* **Quoted text**:
::::

Do I take the ln of both sides? then what? :confused: - Jun 2nd 2006, 12:32 AMTD!
I don't see two sides, but getting a logarithm in there would be handy :)

$\displaystyle

\mathop {\lim }\limits_{x \to 0} \left( {\left( {\frac{{\sin x}}{x}} \right)^{x^{ - 2} } } \right) = \mathop {\lim }\limits_{x \to 0} \left( {\exp \left( {\log \left( {\left( {\frac{{\sin x}}{x}} \right)^{x^{ - 2} } } \right)} \right)} \right)

$

Now we can use a propertie of log to get the exponent up front, the limit can be brought into the exponential. This gives:

$\displaystyle

\mathop {\lim }\limits_{x \to 0} \left( {\exp \left( {\log \left( {\left( {\frac{{\sin x}}{x}} \right)^{x^{ - 2} } } \right)} \right)} \right) = \exp \left( {\mathop {\lim }\limits_{x \to 0} \left( {\frac{{\log \left( {\frac{{\sin x}}{x}} \right)}}{{x^2 }}} \right)} \right)

::::

* **Provided records**:
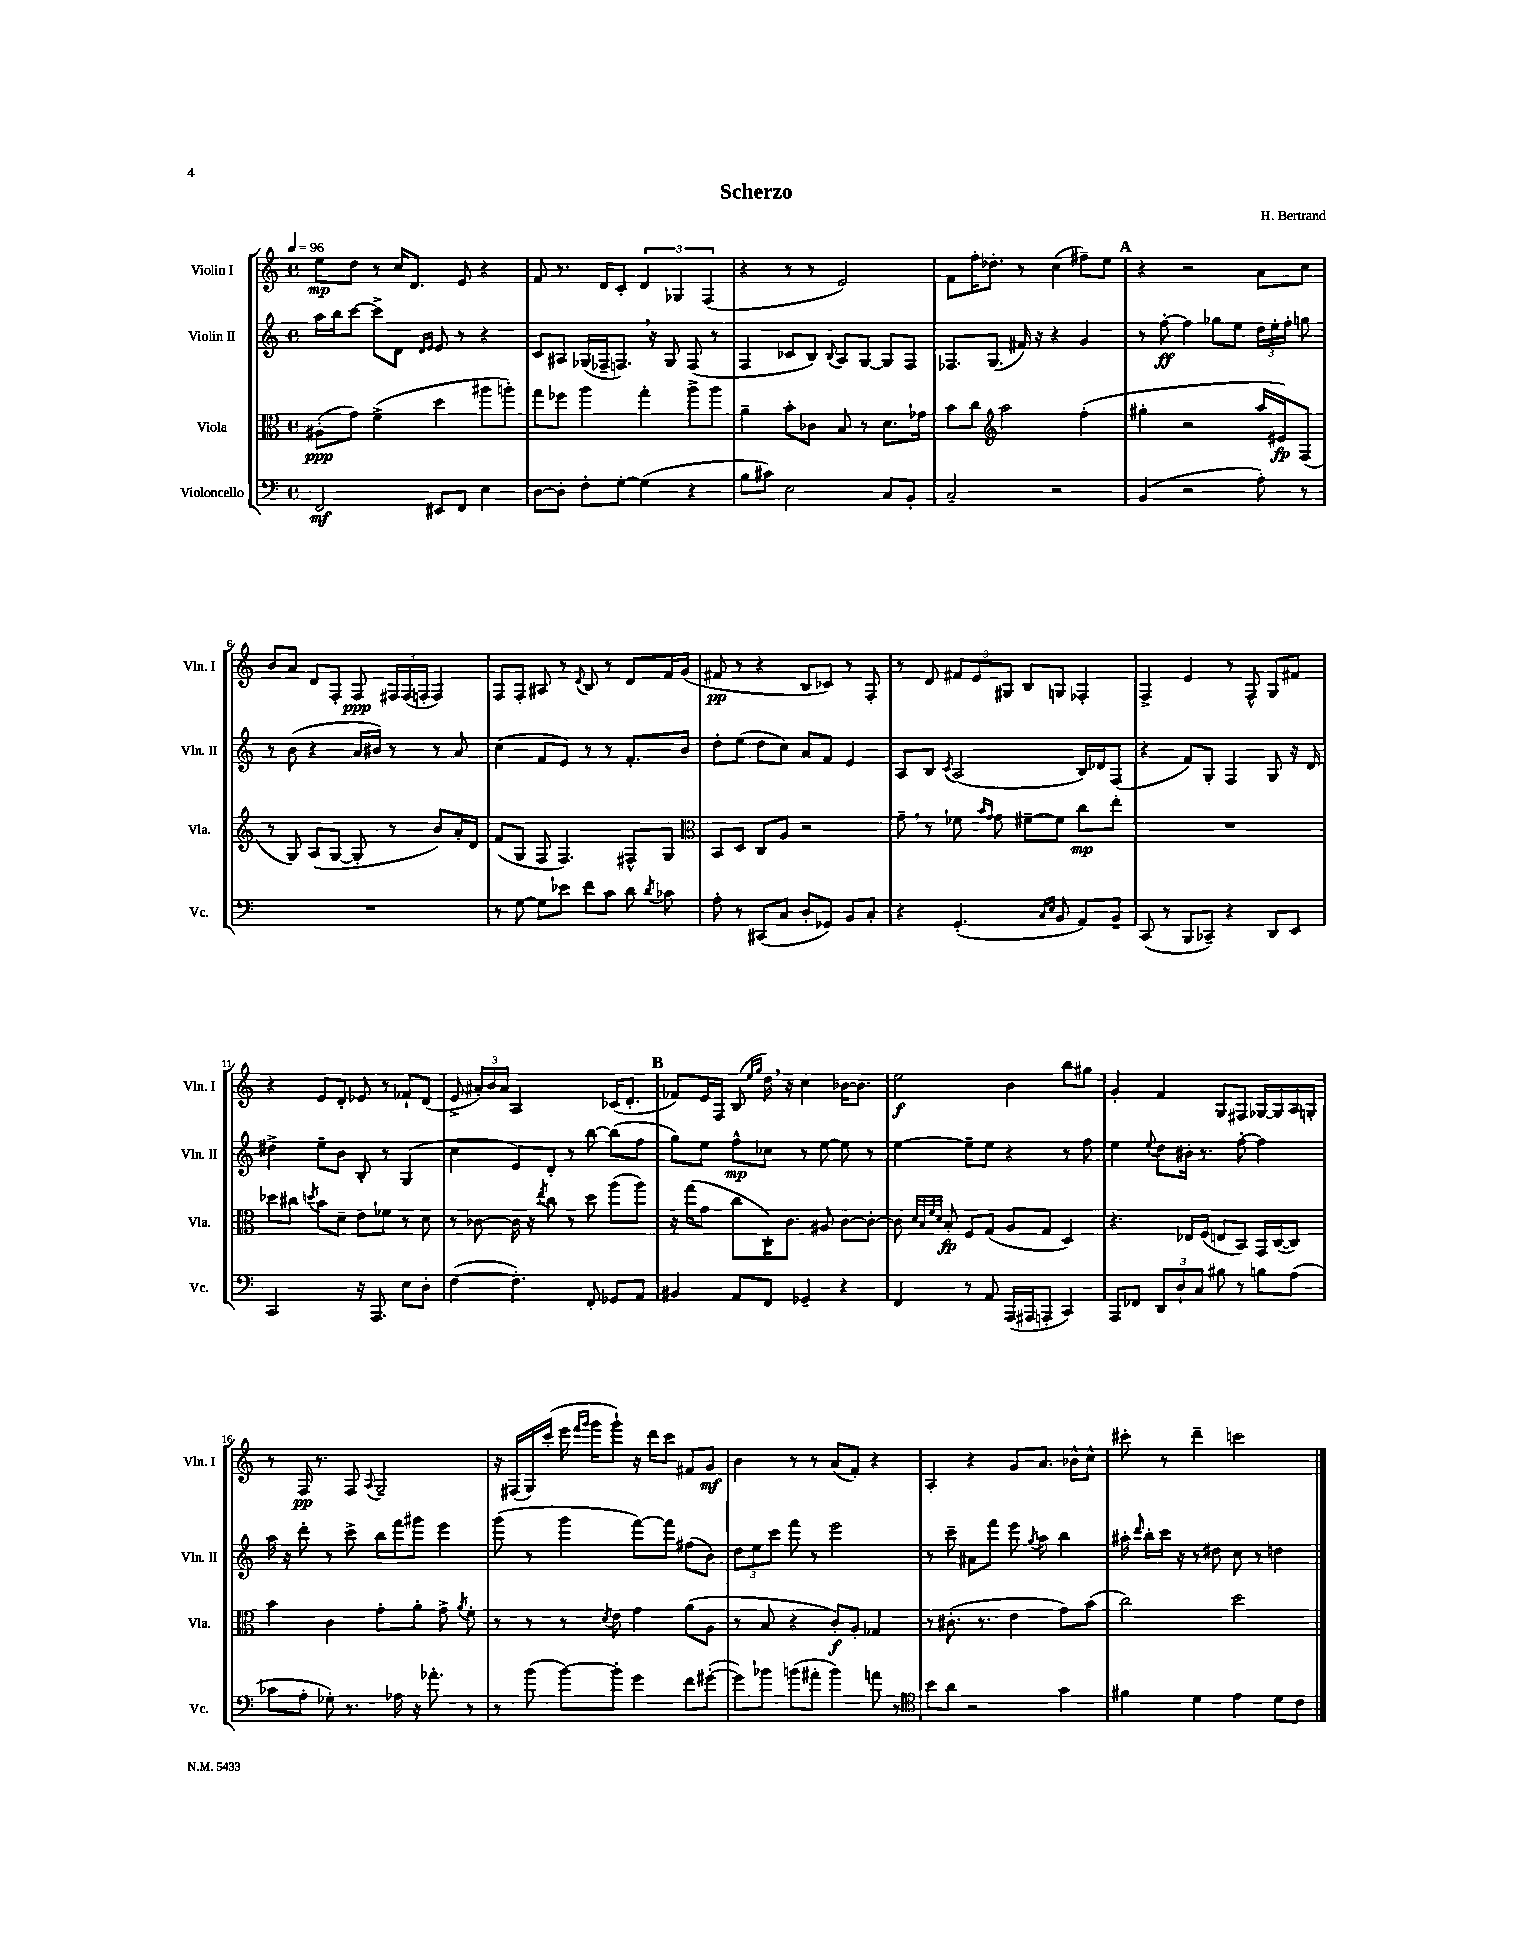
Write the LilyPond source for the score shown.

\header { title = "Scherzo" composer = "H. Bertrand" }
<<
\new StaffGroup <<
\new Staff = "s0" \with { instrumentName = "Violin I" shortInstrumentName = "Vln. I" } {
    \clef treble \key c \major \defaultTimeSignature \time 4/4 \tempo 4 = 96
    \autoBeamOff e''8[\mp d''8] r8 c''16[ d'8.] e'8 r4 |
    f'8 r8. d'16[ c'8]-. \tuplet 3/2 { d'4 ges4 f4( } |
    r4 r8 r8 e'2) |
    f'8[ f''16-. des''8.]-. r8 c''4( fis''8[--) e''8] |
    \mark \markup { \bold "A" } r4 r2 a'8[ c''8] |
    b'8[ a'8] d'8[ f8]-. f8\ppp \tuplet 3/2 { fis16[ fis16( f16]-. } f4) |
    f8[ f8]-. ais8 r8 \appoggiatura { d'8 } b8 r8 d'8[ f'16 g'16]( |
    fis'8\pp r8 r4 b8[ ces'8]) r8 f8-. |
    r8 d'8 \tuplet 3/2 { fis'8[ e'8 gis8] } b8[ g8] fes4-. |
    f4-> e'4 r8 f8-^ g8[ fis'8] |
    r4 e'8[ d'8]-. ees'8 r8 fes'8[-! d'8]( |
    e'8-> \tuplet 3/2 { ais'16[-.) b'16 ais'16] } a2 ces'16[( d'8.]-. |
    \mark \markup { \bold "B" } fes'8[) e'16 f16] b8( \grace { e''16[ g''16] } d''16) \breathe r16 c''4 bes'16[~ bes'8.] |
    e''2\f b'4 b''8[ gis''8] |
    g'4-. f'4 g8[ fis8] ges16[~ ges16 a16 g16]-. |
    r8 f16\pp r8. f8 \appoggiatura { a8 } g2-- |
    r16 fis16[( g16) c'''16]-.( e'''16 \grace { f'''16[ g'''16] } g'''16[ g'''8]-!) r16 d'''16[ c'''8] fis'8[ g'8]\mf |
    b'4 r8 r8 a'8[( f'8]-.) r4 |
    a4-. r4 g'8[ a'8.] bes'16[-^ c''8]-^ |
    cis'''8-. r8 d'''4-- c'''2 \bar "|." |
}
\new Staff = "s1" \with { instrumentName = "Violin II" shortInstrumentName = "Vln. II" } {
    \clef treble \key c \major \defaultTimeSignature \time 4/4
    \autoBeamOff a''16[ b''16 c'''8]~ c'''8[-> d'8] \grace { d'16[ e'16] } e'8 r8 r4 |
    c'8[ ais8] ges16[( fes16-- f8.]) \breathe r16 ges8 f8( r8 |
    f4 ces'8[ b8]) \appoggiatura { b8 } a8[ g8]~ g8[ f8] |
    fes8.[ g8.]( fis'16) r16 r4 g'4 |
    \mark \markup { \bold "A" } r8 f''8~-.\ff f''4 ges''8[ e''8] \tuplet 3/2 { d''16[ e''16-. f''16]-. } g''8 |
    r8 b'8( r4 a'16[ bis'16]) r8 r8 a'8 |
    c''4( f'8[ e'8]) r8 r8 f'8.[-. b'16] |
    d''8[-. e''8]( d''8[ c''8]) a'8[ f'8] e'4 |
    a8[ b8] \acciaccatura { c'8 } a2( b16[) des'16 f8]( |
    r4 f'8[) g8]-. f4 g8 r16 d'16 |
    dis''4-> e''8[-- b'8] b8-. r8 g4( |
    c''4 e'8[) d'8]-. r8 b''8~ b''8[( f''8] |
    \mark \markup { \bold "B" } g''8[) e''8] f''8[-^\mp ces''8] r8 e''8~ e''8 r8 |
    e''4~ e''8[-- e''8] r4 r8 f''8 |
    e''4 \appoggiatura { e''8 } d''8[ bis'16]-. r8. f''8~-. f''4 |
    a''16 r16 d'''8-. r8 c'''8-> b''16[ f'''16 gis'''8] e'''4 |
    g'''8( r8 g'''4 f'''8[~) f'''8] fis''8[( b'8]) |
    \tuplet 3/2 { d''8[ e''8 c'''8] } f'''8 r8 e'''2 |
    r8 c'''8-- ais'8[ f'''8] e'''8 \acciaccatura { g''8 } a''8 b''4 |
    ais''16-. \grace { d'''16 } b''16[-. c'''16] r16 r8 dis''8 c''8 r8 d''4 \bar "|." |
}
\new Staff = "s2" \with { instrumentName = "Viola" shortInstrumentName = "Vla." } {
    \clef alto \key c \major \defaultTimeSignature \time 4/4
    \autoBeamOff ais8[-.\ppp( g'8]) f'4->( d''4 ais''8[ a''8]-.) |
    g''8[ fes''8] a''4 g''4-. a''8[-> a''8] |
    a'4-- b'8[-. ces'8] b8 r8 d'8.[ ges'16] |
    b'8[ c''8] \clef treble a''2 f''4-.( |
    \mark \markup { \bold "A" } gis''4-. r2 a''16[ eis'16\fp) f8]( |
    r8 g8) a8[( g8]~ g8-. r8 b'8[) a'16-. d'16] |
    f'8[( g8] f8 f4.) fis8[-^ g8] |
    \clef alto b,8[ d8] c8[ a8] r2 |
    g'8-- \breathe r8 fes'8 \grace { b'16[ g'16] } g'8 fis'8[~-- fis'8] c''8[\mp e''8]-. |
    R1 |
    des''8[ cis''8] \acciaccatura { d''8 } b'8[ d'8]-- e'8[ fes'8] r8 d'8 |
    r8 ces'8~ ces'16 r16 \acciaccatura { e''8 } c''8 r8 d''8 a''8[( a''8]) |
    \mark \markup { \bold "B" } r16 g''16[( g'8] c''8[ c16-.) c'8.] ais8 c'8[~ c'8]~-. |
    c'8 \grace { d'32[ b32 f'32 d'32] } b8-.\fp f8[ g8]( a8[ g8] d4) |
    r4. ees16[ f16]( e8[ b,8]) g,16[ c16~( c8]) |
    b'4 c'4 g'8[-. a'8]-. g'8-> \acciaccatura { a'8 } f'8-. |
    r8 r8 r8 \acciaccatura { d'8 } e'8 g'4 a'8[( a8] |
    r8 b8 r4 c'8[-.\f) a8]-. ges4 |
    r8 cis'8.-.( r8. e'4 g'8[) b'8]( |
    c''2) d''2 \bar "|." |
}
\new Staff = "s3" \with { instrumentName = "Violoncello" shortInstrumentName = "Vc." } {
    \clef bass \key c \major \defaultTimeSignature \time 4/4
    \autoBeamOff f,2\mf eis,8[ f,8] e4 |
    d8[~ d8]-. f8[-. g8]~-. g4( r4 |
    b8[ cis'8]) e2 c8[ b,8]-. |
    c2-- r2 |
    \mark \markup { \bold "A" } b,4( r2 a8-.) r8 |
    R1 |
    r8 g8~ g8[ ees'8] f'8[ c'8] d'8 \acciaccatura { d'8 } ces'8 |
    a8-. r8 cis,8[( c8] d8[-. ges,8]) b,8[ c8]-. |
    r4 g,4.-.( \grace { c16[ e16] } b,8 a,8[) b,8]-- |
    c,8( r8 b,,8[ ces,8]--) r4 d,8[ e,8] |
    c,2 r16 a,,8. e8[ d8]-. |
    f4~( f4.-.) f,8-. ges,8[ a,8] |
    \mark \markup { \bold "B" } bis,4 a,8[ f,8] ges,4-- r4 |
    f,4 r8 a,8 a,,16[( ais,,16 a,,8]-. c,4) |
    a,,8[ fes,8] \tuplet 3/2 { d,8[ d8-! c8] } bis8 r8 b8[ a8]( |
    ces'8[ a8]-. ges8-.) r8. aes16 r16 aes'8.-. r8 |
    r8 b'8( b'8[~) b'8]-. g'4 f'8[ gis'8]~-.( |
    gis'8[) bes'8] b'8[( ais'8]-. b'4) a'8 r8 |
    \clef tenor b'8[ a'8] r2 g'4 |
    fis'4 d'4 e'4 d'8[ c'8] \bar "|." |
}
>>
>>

::::

* **Task list**:
**a)** Decide whether each statement below agrees with the limit thread. Answer yes or no for each, and quote the words of the thread that decide it.
(i) The reply agrees that the expression has two sides to take a logarithm of.
(ii) The reply says a property of log can move the exponent to the front.
(iii) The reply says the limit can be brought into the exponential.
**b)** In the limit thread, what does the reply say would be handy?

* **Final results**:
**a)**
(i) No: "I don't see two sides"
(ii) Yes: "use a propertie of log to get the exponent up front"
(iii) Yes: "the limit can be brought into the exponential"

**b)** Getting a logarithm in there.